Recent research findings from Rockefeller University and the Necker Medical School that supports this idea has identified a new gene mutation that causes children to be more susceptible to mycobacterial diseases. Mycobacterium infection can lead to diseases like leprosy or tuberculosis. This January 2010 paper suggested that this mutation disrupts IFN- γR1, which is responsible for making a receptor for interferon γ, a molecule that leads the immune cells to form an attack on a foreign organism. It has been found that when this receptor is absent or not fully functional, an immune system pathway that specifically targets mycobacterium is disrupted. This was a small study, only done in 118 patients with complete or partial IFN-γR1 deficiency; but 33 different IFN-γR1 mutations were found among these patients.

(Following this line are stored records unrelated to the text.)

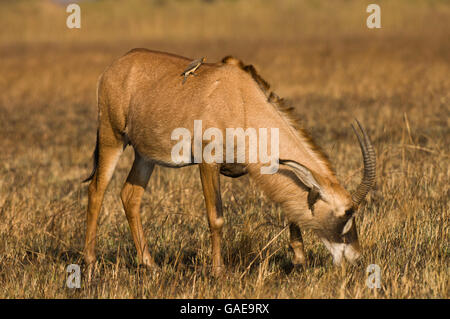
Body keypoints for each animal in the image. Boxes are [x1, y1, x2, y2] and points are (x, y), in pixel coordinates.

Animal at [83, 48, 376, 276]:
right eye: (346, 213)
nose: (355, 258)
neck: (242, 101)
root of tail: (115, 67)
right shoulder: (208, 163)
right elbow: (216, 217)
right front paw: (218, 271)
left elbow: (288, 205)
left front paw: (299, 260)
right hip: (112, 138)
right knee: (97, 190)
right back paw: (90, 262)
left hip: (145, 156)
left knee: (130, 196)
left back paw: (150, 264)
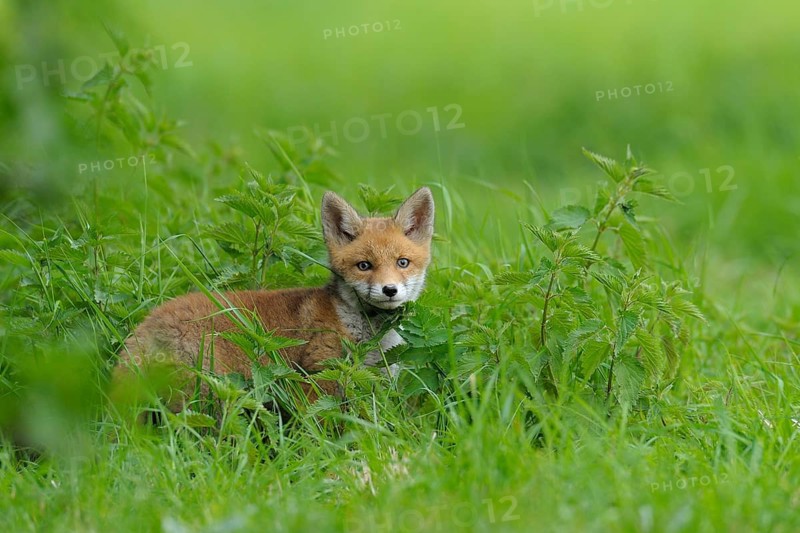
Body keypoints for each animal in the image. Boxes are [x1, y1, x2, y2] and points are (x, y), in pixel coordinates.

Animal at [114, 187, 435, 409]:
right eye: (364, 266)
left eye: (402, 262)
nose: (389, 290)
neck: (369, 336)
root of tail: (144, 327)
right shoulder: (318, 376)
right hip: (214, 386)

A researcher conducting this study explained that the severity of the disease depended on the severity of the deficiency, and that for this deficiency; there was little difference between partial and complete deficiency leading to a dramatic increase in the severity of the mycobacterial disease. For one young patient, the researchers sequenced the genes of this patient and her healthy family members. They found that each parent had one copy of the mutation located on the initiation codon. This article also provided further evidence to the idea that an error in a single gene may be enough to radically alter individual risk for bacterial disease. This research group, led by Jean Laurent Casanova has also conducted research studies showing underlying genetic vulnerabilities to other infectious diseases including pneumococcal disease and herpes simplex encephalitis.

I found this topic interesting because a lot of important efforts focus on altering environmental factors that cause disease but the strong presence of a genetic component just keeps sneaking into all forms of disease and illness and adding a complexity to understanding and treatment. It just goes to show how interactive the battle between the human body and infectious agents has become! While there have been multiple studies demonstrating the important role of genetics in infectious disease, there is further evidence needed to better understand the multifaceted puzzle that results from the interactions of genetics, environments, and infectious agents with regards to all disease components. As with most research, the more discoveries investigators make, the more it makes us realize is still out there to be uncovered and understood. Even though this may add to the difficulty of understanding infectious diseases; with more research in this area, the outcome can lead to better treatments and prevention efforts of infectious diseases and more lives saved.

Works Cited:

Kong et al. (2010). A novel form of cell type-specific partial IFN-γR1 deficiency caused by a germ line mutation of the IFNGR1 initiation codon. Human Molecular Genetics, 19 (3): 434-444

Rockefeller University (2010, February 21). Human genetic vulnerabilities may underlie infectious diseases, scientist argues. ScienceDaily

Rockefeller University (2010, January 1). Mutation leads to new and severe form of bacterial disease. ScienceDaily.

University of New South Wales (2008, December 9). Blame Your Genes: Some People Eight Times More Likely To Suffer From Prolonged Illness With Infection. ScienceDaily.